Retype the listing below exactly, beginning at the line that contains "reg clk, rst;" and ending with its last line.

-- Opening Marker --

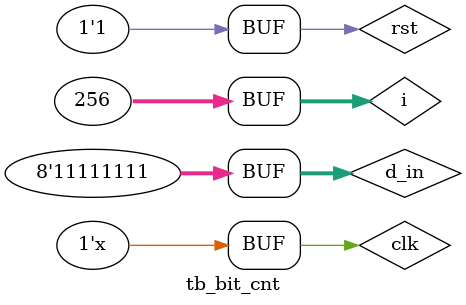
<source format=v>
`timescale 1ns/10ps

module tb_bit_cnt;

reg clk, rst;
reg [7:0] d_in;

wire [2:0] bit_cnt;

integer i;


Bit1_Counter u_Bit1_Counter (.clk(clk), .rst(rst), .d_in(d_in), .bit_cnt(bit_cnt) );

initial begin clk=0; end
always #(50) begin clk <= ~clk; end

initial begin
	rst=0;
	#(200)
	rst=1;
	input_data(8'b1011_1001);
	input_data(8'b0000_0001);
	input_data(8'b0010_0011);
	input_data(8'b1011_1001);
	rst=0;
	#(1000)
	rst=1;

	begin
	for ( i=0 ; i<256 ; i=i+1 )
		#(1000)
		d_in = i;
	end
end

task input_data;
	input [7:0] D_in;

	begin
		#(400)
		d_in = D_in;
		#(1200)
		
		d_in = ~D_in;
		#(1200)		
		
		d_in = D_in;
	end
endtask

endmodule

</source>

-- Closing Marker --

Response:
reg clk, rst;
reg [7:0] d_in;

wire [2:0] bit_cnt;

integer i;


Bit1_Counter u_Bit1_Counter (.clk(clk), .rst(rst), .d_in(d_in), .bit_cnt(bit_cnt) );

initial begin clk=0; end
always #(50) begin clk <= ~clk; end

initial begin
	rst=0;
	#(200)
	rst=1;
	input_data(8'b1011_1001);
	input_data(8'b0000_0001);
	input_data(8'b0010_0011);
	input_data(8'b1011_1001);
	rst=0;
	#(1000)
	rst=1;

	begin
	for ( i=0 ; i<256 ; i=i+1 )
		#(1000)
		d_in = i;
	end
end

task input_data;
	input [7:0] D_in;

	begin
		#(400)
		d_in = D_in;
		#(1200)
		
		d_in = ~D_in;
		#(1200)		
		
		d_in = D_in;
	end
endtask

endmodule

</source>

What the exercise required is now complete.